Prism: Symbolic Superoptimization of Tensor Programs
Mengdi Wu, Xiaoyu Jiang, Oded Padon, Zhihao Jia

TL;DR
Prism is a symbolic superoptimizer for tensor programs that uses a hierarchical symbolic representation and symbolic reasoning to efficiently optimize tensor computations, outperforming existing methods.
Contribution
It introduces sGraph, a hierarchical symbolic representation, and a two-level search for tensor program optimization, combining symbolic reasoning with auto-tuning.
Findings
Achieves up to 2.2x speedup over existing superoptimizers.
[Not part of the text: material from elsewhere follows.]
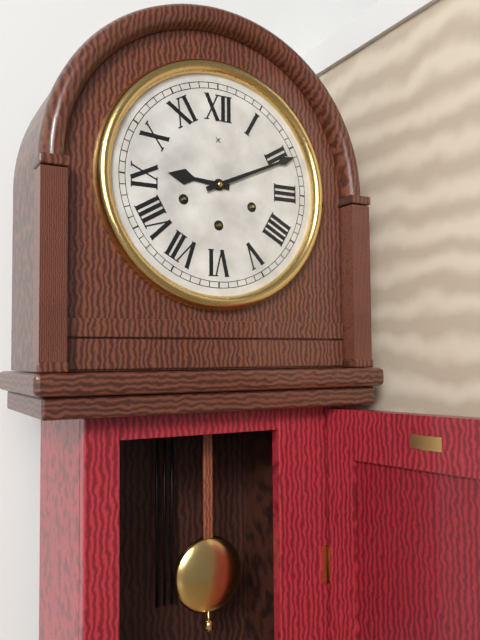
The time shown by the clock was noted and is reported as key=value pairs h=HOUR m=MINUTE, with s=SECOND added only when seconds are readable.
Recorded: h=9 m=11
Reduces optimization time by up to 3.4x.
Outperforms compiler-based approaches by up to 4.9x.
Abstract
This paper presents Prism, the first symbolic superoptimizer for tensor programs. The key idea is sGraph, a symbolic, hierarchical representation that compactly encodes large classes of tensor programs by symbolically representing some execution parameters. Prism organizes optimization as a two-level search: it constructs symbolic graphs that represent families of programs, and then instantiates them into concrete implementations. This formulation enables structured pruning of provably suboptimal regions of the search space using symbolic reasoning over operator semantics, algebraic identities, and hardware constraints. We develop techniques for efficient symbolic graph generation, equivalence verification via e-graph rewriting, and parameter instantiation through auto-tuning. Together, these components allow Prism to bridge the rigor of exhaustive search with the scalability required…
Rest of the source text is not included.